Il Sindaco di Pollica Angelo Vassallo è stato ucciso in un agguato la notte scorsa mentre rientrava nella sua casa di Acciaroli. Un episodio gravissimo, che ha sconvolto l'intera comunità della rinomata località turistica cilentana.
L'uomo era nella sua auto, una Audi SW grigia, quando è stato raggiunto da almeno 9 colpi di arma da fuoco. Il suo cadavere è stato ritrovato dal fratello, che era andato a cercarlo, preoccupato dal mancato ritorno a casa.

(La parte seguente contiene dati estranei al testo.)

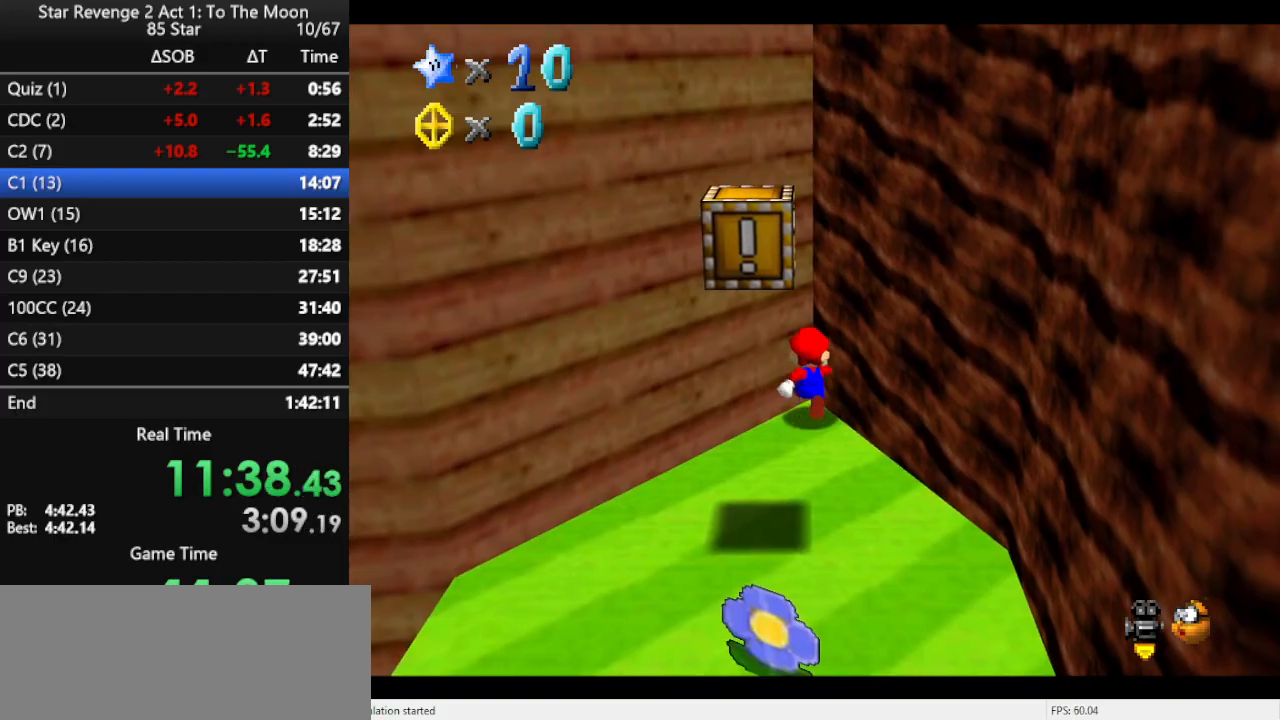
{"buttons": [], "left_stick": "up", "events": []}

Vassallo, 57 anni, era stato riconfermato nel mese di marzo alla guida del comune "bandiera blu d'Italia", del quale era già stato primo cittadino dal 1995 al 1999, dal 1999 al 2004 e dal 2005 al 2010. Esponente del PD, seppur critico negli ultimi tempi, è stato anche consigliere provinciale. Lascia la moglie e due figli.
Sono scattate indagini a tutto campo, da parte della Procura di Vallo della Lucania, per far luce sull'episodio. "Negli ultimi tempi era preoccupato e mi teneva costantemente informato sugli sviluppi di alcune vicende - ha dichiarato Alfredo Greco, sostituto procuratore di Vallo - Era un uomo che si batteva contro l'illegalità ed era sempre in prima linea".
Un omicidio, quindi, mirato a colpire chi aveva forse scoperto qualcosa che non doveva: "Non hanno ucciso solo un uomo - ha aggiunto il PM - Hanno ucciso una speranza per il Cilento, un simbolo di legalità. Chi lo ha ucciso ha voluto colpire chi si opponeva all'illegalità".
Alle indagini partecipano anche i PM della Direzione Distrettuale Antimafia di Salerno, coordinati dal procuratore Franco Roberti, che hanno aperto un fascicolo autonomo rispetto a quello della Procura di Vallo. Al momento, infatti, l'ipotesi dell'omicidio di camorra sembra la più plausibile.